Tisiphone « Peter Johnsson | Swordsmith




The ancient Greeks gave life to the immutable forces of fate and consequence in the form of the goddess Ananke, the personification of inevitability. The Furies are the vengeful agents of her immutable will. Tisiphone is the Fury who brings down retribution upon murderers, her name consisting of the Greek, “tisis,” meaning vengeance, and “phone,” meaning to murder. She reserved special cruelty for those who murdered a family member, an act that bore a unique abhorrence to the ancient Greek. “Dark, dark!” cries Sophocles’ Oedipus, “The horror of darkness, like a shroud, wraps me and bears me on through mist and cloud.”


Often depicted in blood-soaked robes, Tisiphone was regarded as the divine order’s minister of revenge. Tales of the Furies also portray them as the motivation for the very acts of perverse transgression that are theirs to avenge. Some poor soul might murder a family member under her influence, only to be driven to insanity and slow, withering death by her vengeance.
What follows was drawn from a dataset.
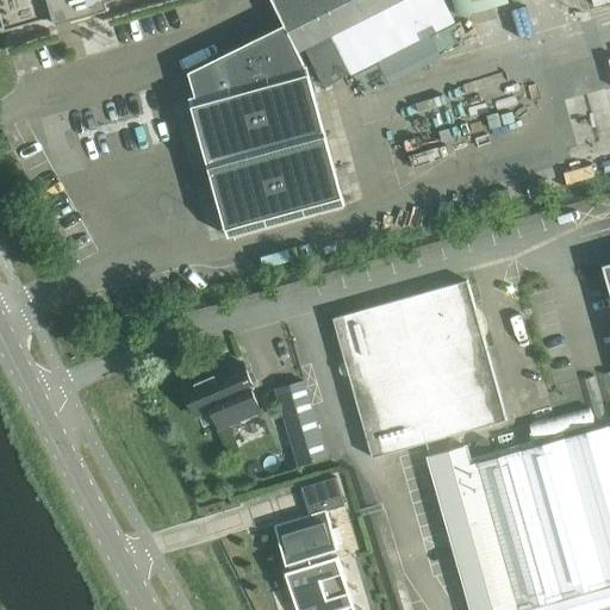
[(0,0),(0,13),(5,30),(54,17),(56,25),(110,10),(107,1),(111,0),(0,0)]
Curiously, legend also maintains that after the Athenian trial of Orestes, who killed his mother in retribution for murdering his father, Athena herself offered the Furies a home in the city and the position of guardians of childbirth and weather. In this way the Athenians came to regard the Furies as the manifestation of natural forces that were outside the control of mortals, a reminder that humans are limited and imperfect. Through the wisdom of Athena, the Furies, who once provoked fear and unrelenting guilt, also became known as the Eumenides (the Kindly Ones) who provided a means to channel fury and anger into the ability to act according to righteous understanding, which lies at the heart of justice in any civilized society.

Total length: 450 mm
Blade length: 300 mm
Blade width: 43 mm


Materials &Techniques: The blade is forged from 1084 and 15N20 steel in 550 layers of variable thickness. The guard and pommel are sculpted using a technique invented by the artist’s father and cast in bronze. The grip is bound with fine silver wire and is mounted with cast sterling silver ferrules.